Premesso che la televisione è per sua natura incapace di rendere la magia del cinema (soprattutto per chi, come me, non possiede un ultrapiatto 16:9), il film è una cagata.
Se è per certi versi lodevole che la produzione abbia rigettato il cachet milionario richiesto da De Niro per la parte dell'Imperatore e di Accorsi per Saddam, inspiegabile rimane la scelta di affidare il ruolo del protagonista al regista stesso, un esordiente poco più che cinquantenne e quasi sempre in imbarazzo sia davanti che dietro la macchina da presa.
E che dire dei generali, bambole di cartapesta che non hanno nulla a che fare con il lugubre colonnello Kurtz di Apocalipse now? E dei soldati, asessuati e ben rasati travestiti alla Tom Cruise di Top Gun? Dove sono finiti i berretti verdi alla John Wayne, alla Rambo, alla Chuck Norris, che, soli, sterminavano un intero esercito?
Non ci credo! Non posso credere che Hollywood possa ridicolizzare così impunemente cinquant'anni di cinema imperialista!
Tornando al film, altra pataccata è la fotografia, che con grande abuso del digitale e di squallidi effetti alla Adobe Première, cerca di compensare l'esiguità delle battaglie campali, nel tentativo di riprodurne la drammaticità con poche inquadrature fisse da Real TV.
Capisco risparmiare sulle scene in campo lungo (alla fin fine quelle più costose), ma ridurre la guerra ad un esercizio formale stile Natural Born Killer, mi sembra davvero troppo!

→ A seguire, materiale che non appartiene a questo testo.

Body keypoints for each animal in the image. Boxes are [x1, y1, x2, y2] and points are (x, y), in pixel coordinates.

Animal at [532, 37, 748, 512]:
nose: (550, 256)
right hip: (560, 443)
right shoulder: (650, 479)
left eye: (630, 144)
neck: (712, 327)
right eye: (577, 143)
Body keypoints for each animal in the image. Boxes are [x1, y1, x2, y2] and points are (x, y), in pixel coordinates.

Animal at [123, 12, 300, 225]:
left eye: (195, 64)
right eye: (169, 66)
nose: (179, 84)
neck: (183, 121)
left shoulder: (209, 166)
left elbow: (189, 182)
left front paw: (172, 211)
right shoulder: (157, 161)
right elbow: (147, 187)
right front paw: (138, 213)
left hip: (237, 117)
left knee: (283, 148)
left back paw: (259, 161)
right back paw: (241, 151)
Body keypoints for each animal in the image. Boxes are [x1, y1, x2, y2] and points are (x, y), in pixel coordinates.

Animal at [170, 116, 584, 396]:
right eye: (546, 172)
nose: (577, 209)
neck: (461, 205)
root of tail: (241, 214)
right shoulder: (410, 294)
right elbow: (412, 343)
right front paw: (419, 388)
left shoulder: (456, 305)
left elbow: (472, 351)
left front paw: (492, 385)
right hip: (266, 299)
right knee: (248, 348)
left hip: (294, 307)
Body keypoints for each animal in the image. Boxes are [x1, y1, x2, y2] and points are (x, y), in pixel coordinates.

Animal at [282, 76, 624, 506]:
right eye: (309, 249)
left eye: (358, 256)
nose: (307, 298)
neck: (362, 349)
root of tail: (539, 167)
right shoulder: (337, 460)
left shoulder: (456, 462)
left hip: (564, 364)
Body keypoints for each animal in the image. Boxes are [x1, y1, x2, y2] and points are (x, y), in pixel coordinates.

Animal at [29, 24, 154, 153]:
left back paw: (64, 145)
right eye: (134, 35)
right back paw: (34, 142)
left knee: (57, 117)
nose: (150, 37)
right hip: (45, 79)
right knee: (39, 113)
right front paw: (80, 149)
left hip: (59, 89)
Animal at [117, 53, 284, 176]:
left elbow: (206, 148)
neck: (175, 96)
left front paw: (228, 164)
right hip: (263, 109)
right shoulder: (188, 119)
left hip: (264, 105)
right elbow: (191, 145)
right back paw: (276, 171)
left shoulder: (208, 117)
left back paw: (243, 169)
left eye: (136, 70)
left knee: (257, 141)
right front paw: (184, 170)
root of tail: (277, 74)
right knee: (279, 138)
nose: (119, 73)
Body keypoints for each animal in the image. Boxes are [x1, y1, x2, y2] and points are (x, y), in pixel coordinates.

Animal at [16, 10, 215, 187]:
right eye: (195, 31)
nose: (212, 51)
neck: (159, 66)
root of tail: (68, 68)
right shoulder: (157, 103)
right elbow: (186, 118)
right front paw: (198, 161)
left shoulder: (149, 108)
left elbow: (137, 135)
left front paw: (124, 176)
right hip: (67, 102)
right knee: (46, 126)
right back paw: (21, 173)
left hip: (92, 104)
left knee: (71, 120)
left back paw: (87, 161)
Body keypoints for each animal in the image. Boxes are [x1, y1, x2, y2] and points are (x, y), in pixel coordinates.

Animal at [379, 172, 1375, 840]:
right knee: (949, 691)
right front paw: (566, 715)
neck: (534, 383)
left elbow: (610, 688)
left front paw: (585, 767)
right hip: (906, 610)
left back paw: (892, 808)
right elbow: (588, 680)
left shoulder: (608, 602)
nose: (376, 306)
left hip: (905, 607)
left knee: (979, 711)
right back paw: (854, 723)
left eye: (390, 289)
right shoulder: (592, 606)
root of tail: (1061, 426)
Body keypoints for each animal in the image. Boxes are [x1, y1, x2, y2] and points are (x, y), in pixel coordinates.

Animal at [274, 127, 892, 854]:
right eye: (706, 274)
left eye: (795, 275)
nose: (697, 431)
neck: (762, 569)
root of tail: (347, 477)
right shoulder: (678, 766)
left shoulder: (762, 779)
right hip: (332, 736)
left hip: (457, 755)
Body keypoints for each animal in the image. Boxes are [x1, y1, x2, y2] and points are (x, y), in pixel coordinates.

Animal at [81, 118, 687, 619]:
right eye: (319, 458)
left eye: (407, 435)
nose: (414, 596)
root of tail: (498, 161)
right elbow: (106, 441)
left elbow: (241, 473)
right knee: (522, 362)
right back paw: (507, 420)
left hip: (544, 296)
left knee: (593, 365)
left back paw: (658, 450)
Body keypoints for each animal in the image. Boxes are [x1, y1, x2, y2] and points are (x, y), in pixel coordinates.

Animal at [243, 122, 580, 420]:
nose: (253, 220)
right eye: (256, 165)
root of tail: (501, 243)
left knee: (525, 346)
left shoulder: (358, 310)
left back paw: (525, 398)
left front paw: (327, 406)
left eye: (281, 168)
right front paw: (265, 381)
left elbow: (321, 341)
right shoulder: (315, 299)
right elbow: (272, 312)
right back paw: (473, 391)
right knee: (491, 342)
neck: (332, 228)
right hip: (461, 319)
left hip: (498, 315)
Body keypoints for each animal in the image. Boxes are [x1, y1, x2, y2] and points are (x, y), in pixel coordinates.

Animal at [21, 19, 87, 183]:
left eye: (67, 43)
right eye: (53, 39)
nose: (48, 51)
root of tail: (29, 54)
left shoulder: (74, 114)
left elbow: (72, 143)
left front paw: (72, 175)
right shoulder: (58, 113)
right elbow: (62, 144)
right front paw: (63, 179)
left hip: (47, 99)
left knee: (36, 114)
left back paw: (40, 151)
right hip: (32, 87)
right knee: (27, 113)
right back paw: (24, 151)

Di dubbio gusto anche gli intermezzi rappresentati dai talk show televisivi e dai telegiornali, che, nel probabile intento del regista, avrebbero dovuto fare da contraltare alla drammaticità del campo di battaglia. Faziose mise en abîme dello spettacolo nello spettacolo, queste sequenze, soprattutto quelle con il giornalista pulcioso che gioca a Risiko insieme alle fotomodelle, non vanno oltre l'autocitazione: la propaganda della propaganda.
Insomma, se di operazione commerciale si tratta è un'operazione riuscita male che ha fortemente scosso il pubblico italiano e non solo. L'incasso globale del cinema è infatti calato del 13% rispetto al week-end precedente l'uscita del film e che già aveva subito un calo di oltre il 31%.
Rispetto a 15 giorni fa dunque l'incasso globale si è quasi dimezzato, passando da 9 milioni 434 mila 694 euro a 5 milioni 645 mila 202 euro.

Continuando a scherzare mi torna alla mente una vignetta apparsa sul Manifesto qualche tempo fa, poco dopo il crollo delle Twin Towers, che Vauro titolava Come in un film. Tra le rovine fumanti di Ground Zero, la morte in persona (con tanto di falce e cappuccio), tra una pausa e l'altra, si dà al bagarinaggio spicciolo: Patatine, panini, Cocacola!